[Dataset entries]
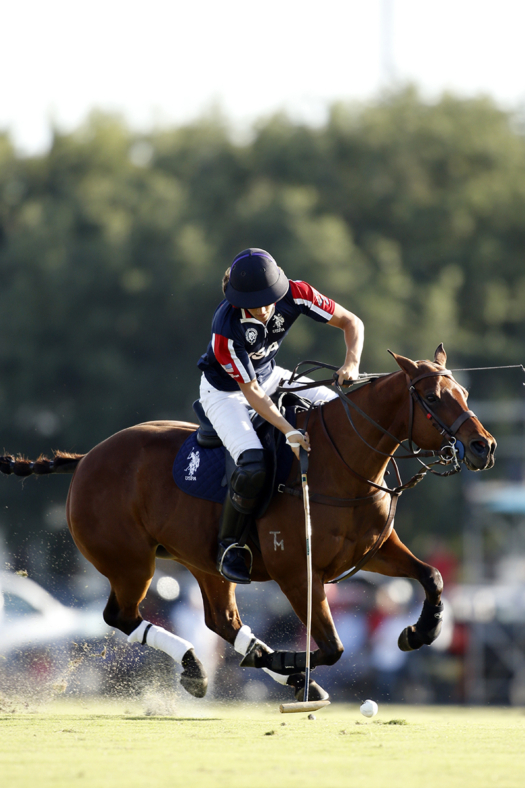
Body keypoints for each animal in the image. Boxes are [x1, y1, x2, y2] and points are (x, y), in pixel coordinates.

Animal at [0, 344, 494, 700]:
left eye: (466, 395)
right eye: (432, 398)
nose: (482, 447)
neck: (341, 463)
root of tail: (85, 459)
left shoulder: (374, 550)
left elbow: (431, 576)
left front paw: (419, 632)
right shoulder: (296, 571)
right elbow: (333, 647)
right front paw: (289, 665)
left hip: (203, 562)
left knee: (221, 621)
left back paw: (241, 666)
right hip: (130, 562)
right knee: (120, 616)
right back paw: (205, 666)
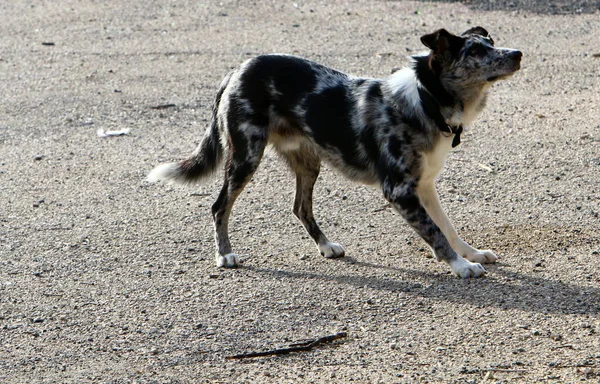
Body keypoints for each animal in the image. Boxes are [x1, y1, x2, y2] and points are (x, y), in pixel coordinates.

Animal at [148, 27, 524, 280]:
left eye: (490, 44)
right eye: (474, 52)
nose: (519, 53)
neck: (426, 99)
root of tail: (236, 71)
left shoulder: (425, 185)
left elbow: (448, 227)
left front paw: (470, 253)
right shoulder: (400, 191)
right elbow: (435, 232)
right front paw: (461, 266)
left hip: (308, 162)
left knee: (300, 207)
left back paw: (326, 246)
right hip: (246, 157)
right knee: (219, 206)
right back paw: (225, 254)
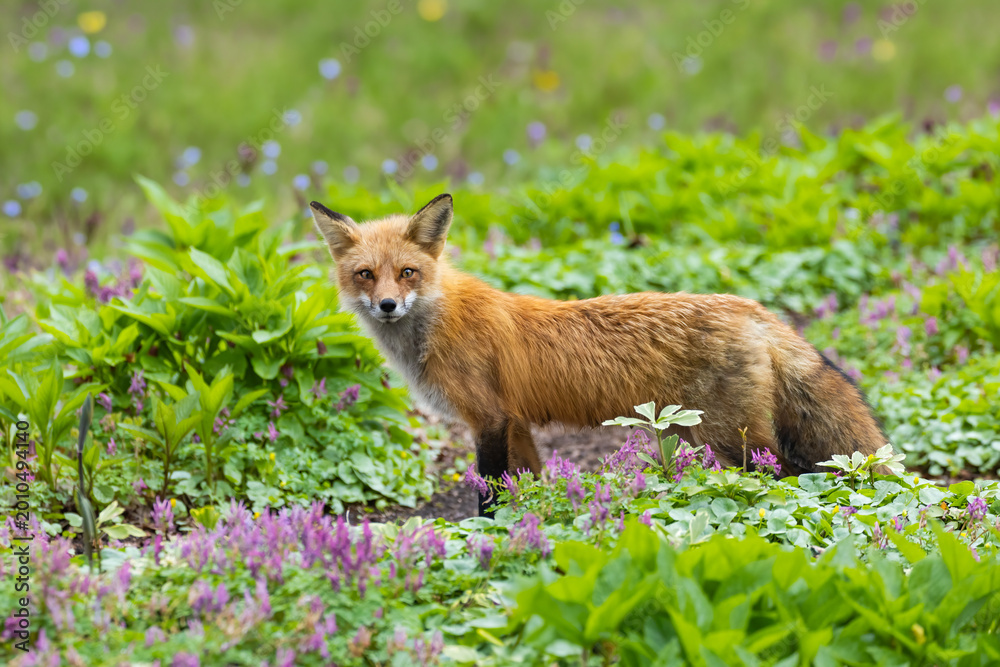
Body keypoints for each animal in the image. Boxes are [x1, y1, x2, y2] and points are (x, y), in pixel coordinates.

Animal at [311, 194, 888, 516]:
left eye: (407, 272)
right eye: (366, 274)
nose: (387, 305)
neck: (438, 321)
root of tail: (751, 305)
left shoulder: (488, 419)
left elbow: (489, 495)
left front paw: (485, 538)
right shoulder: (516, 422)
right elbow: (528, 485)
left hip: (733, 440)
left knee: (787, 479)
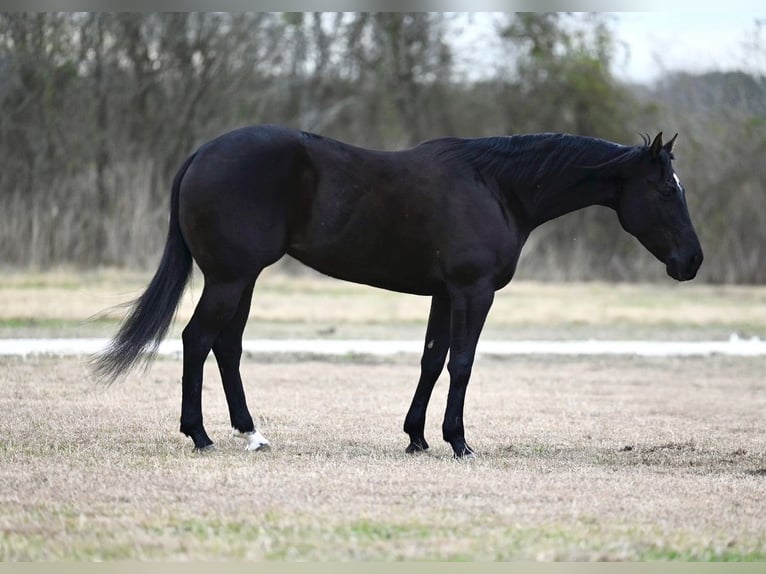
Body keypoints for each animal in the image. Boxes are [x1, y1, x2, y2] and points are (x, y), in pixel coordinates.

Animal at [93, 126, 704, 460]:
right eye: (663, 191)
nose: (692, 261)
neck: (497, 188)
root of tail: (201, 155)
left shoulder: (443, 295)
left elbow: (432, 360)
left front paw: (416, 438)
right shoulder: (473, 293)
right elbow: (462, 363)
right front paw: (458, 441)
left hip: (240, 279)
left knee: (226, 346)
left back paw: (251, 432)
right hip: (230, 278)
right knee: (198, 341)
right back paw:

* _Goal of the exercise_
Using the data above, write out every line exactly, leaving the images behind.

* _Answer below_
Body keypoints for each animal in the image. Boxes are [x1, y1, x2, y2] and points are (x, y), in pixel coordinates.

Animal at [0, 344, 494, 700]:
left eye: (466, 395)
right eye: (432, 398)
nose: (482, 447)
neck: (341, 463)
root of tail: (85, 459)
left shoulder: (374, 550)
left elbow: (431, 576)
left front paw: (419, 632)
right shoulder: (296, 571)
right elbow: (333, 647)
right front paw: (289, 665)
left hip: (203, 562)
left knee: (221, 621)
left back paw: (241, 666)
right hip: (130, 562)
right knee: (120, 616)
right back paw: (205, 666)
Body keypoints for each animal in the image. Boxes are [x1, y1, x2, y2] and points are (x, y), in pixel coordinates.

Animal at [148, 27, 524, 280]:
left eye: (490, 44)
right eye: (474, 52)
nose: (519, 53)
neck: (426, 99)
root of tail: (236, 71)
left shoulder: (425, 185)
left elbow: (448, 227)
left front paw: (470, 253)
right shoulder: (400, 191)
right elbow: (435, 232)
right front paw: (461, 266)
left hip: (308, 162)
left knee: (300, 207)
left back paw: (326, 246)
right hip: (246, 157)
right knee: (219, 206)
right back paw: (225, 254)
Body keypoints for each animal in the image. Boxes are [x1, y1, x2, y2] and points are (x, y), in pixel coordinates.

Animal at [311, 194, 888, 516]:
left eye: (407, 272)
right eye: (366, 274)
nose: (387, 305)
neck: (438, 321)
root of tail: (751, 305)
left shoulder: (488, 419)
left elbow: (489, 495)
left front paw: (485, 538)
right shoulder: (516, 422)
right elbow: (528, 485)
left hip: (733, 440)
left knee: (787, 479)
Body keypoints for each animal in the image. Boxes are [x1, y1, x2, y2] and points are (x, y), in pixel coordinates.

Animal at [93, 126, 704, 460]:
right eye: (663, 191)
nose: (692, 261)
neck: (497, 188)
root of tail: (201, 155)
left shoulder: (443, 295)
left elbow: (432, 360)
left front paw: (416, 438)
right shoulder: (473, 293)
right elbow: (462, 363)
right front paw: (458, 441)
left hip: (240, 279)
left knee: (226, 346)
left back paw: (251, 432)
right hip: (230, 278)
right knee: (198, 341)
right back paw:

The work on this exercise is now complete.